Day 31 was going home day! At a weight of 2220g, and having managed to drink all of his expressed bottles for a 24 hour period, our son was allowed home. It had been a long time coming! I had delayed ‘kraamzorg’ for four days to help settle him in at home, which was a fantastic help, especially with feeding.
The first months at home
The whole routine built up in the hospital didn’t need to be the same at home, but we continued it more or less anyway. Extra vitamins and calories were added to expressed milk, he had an iron supplement, plus a series of shots against the RS virus. Our son had pretty bad reflux too. Once home, he was part bottle fed expressed milk, part breastfed, and after seven long weeks I had him entirely on the breast. Since so much had been taken out of my hands, this was the one thing I was able and determined to do for him, so I did, until he turned one and gradually lost interest. I was meticulous about recording facts and figures, feeling the need to gain some control of the situation. In hindsight our son had a pretty uncomplicated time in hospital, although it didn’t feel that way at the time. The guilt was tremendous. Why did this happen? Did I do something wrong? No. I had a normal pregnancy with no complications, he came spontaneously on his own.
The next 2 years
Babies born at 32 weeks or sooner are considered dangerously premature, and as such get extra care. Our son was part of a two year outpatient programme at the hospital, which meant that in addition to the usual ‘consultatiebureau’ checks and vaccinations, we had a whole bunch of other medical appointments to check his progress: paediatrician, dietician, physiotherapist, psychologist. For the first two years premature babies are adjusted for developmental milestones, so at six months old he was assessed for growth as a four month old, for example. After that they’re expected to have caught up. People would come out with the most thoughtless comments: “He must have been easy to pop out being so small!” and “You got to sleep through the night that first month, how lucky are you!” I wanted to scream at them. I didn’t attempt to explain, how could they possibly understand? He may have been small but those contractions were very real, and in fact I barely slept at all for worry. Unless you’ve had a child in special care, taken away from you the minute you give birth, you can’t possibly understand the impact this has.
Almost 7 years later
Whilst this may not seem a positive birth story, it is. I am extremely grateful that I live in a country where the care was so prompt and thorough. I’m so glad that the journey time to the hospital wasn’t longer. In other circumstances, the outcome could have been so different. I know of many people back in the UK who have had no support at all with breastfeeding, a postcode lottery determining the care you receive. My granny was a nurse at Great Ormond Street Hospital for children in London, and in her day premature babies were placed in the airing cupboard to keep warm, and then they crossed their fingers and hoped for the best, since no other equipment was available to help them.
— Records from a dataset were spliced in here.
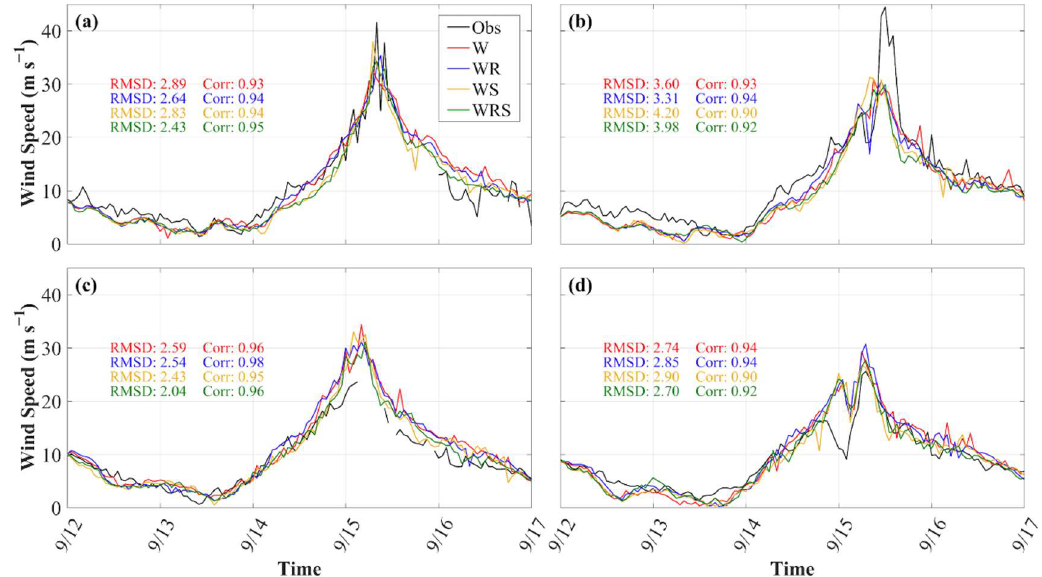
Figure 7. Comparison of observed and simulated 10-m wind speed (m s − 1 ). ( a ) Buoy 1; ( b ) Buoy 2; ( c ) Buoy 4; and ( d ) Buoy 5. Observation (black), W (red), WR (blue), WS (orange) and WRS (green). The same colors are used for RMSD and R 2 , which are calculated relative to observation.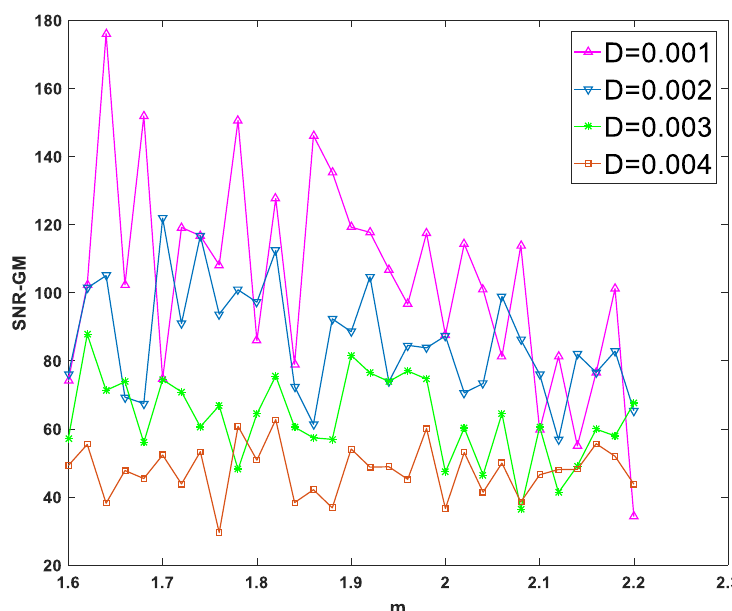
Figure 5. SNR-GM varies with m for different values of D ( p = 0.5, q = 1.2).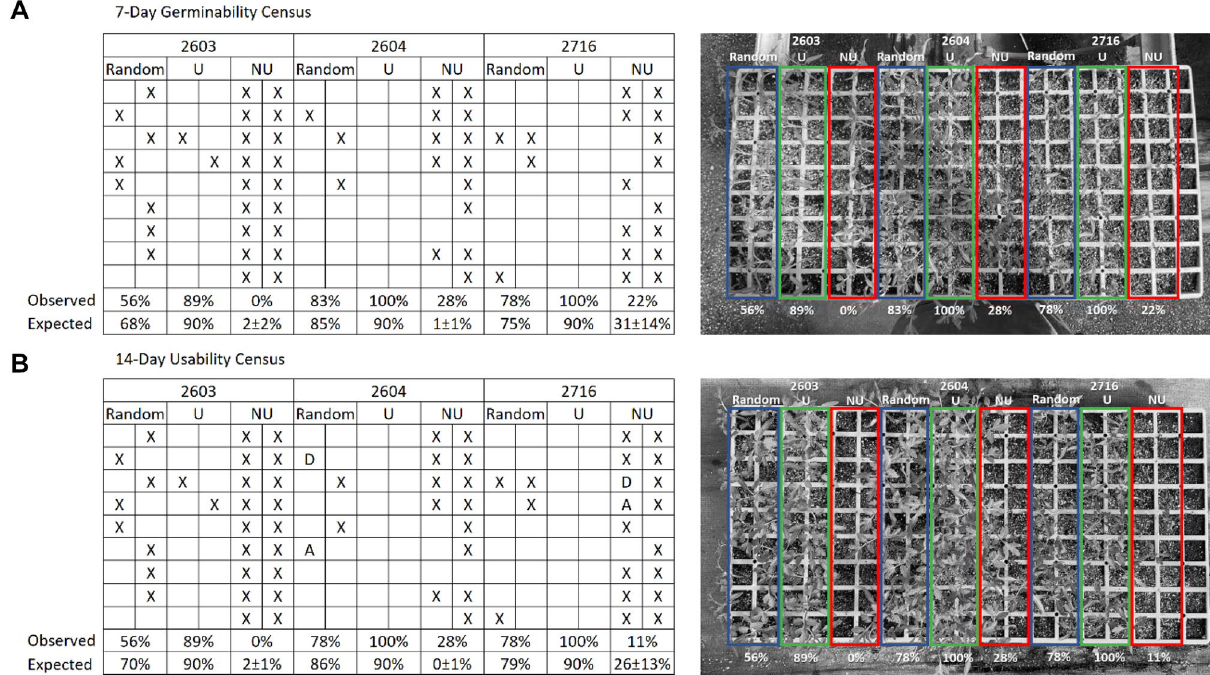
Figure 2. Sorting of three tomato seed lots by usability. Lots 2603, 2604 and 2716, pertaining to three distinct varieties, were sorted by their usability predictions and phenotyped for germinability and usability 7- and 14-days post sowing, respectively. Phenotyping data on the left correspond with the germination status captured on the right. A random selection, reflecting basal germinability or usability rates was compared to putative usable and non-usable portions, each represented by 18 seeds. Observed germinability and usability rates were compared to the expected ones (data taken form Table S1). Differences between the two are likely to result from the low sampling size. Still, germinability and usability were markedly enhanced to the expected rates. Random– random selection (framed in blue rectangle on the right); U-putative usable (framed in green rectangle on the right); NU-putative non-usable (framed in red rectangle on the right); X-non-germinating seed; A-abnormal seedling; D-delayed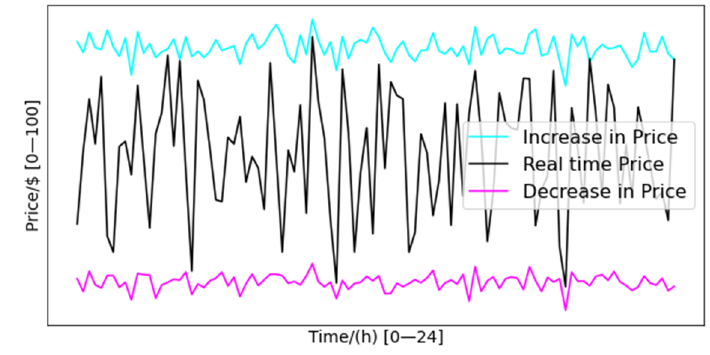
Figure 6. The schematic diagram of real-time prices.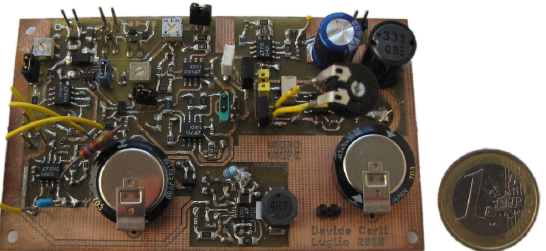
Figure 10. Picture of the assembled multi-source energy harvester. The wind energy harvesting section is on the rightmost side: from top downwards, the radial electrolytic capacitor C 1 , the radial inductor L , the trimmer R 3 and the supercapacitor C 2 are clearly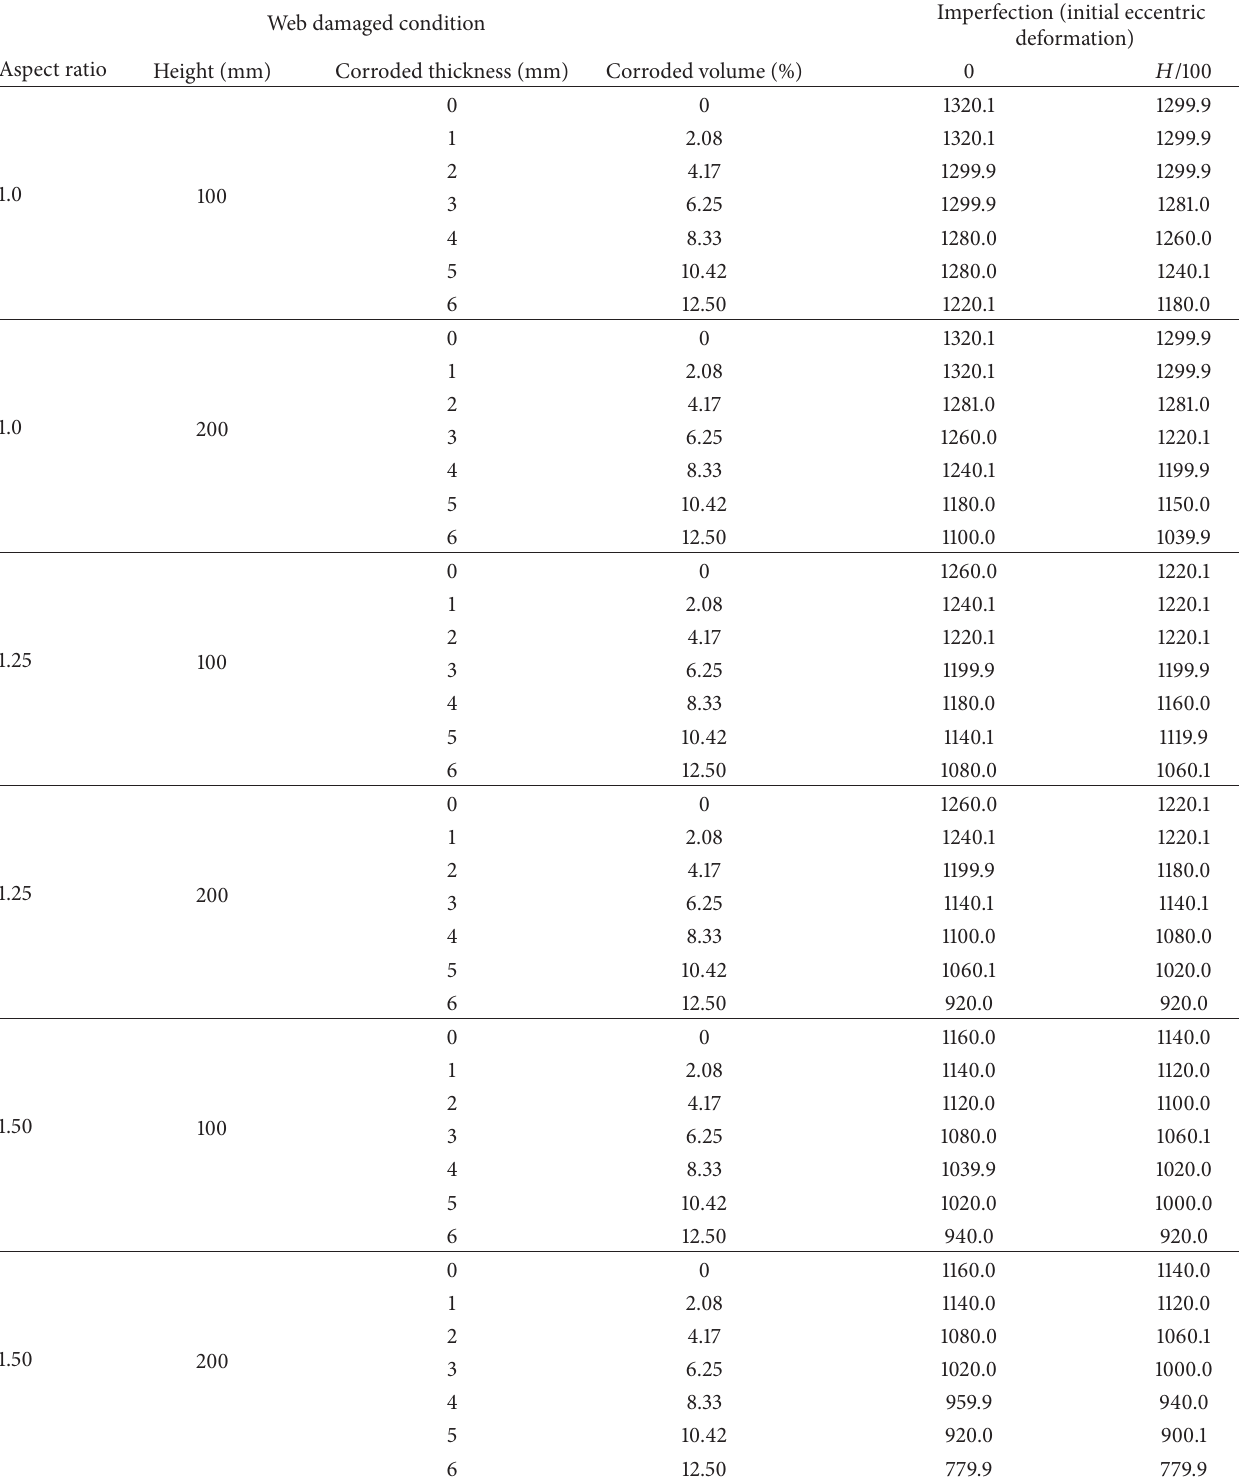
Table 5: Shear buckling resistance of a web plate with imperfection depending on aspect ratio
Today our son is a healthy, strong, smart, energetic and compassionate lad. He has always been smaller than his peers, and remains so, but it doesn’t seem to bother him in the slightest. I’ve lost count of the times I’m asked if he and his (two year younger) brother are twins. Many parents are proud if they’re told their kid is above average or ahead of their peers – when I’m told my son is completely average and keeping up with his peers I smile and remember his beginning, grateful. We are stronger and more appreciative as a result. I’ve been asked to write this story before but was unable to, and as I sit here in tears typing away, I’m glad I did. Maybe it will help someone else, and one day he can read his story himself.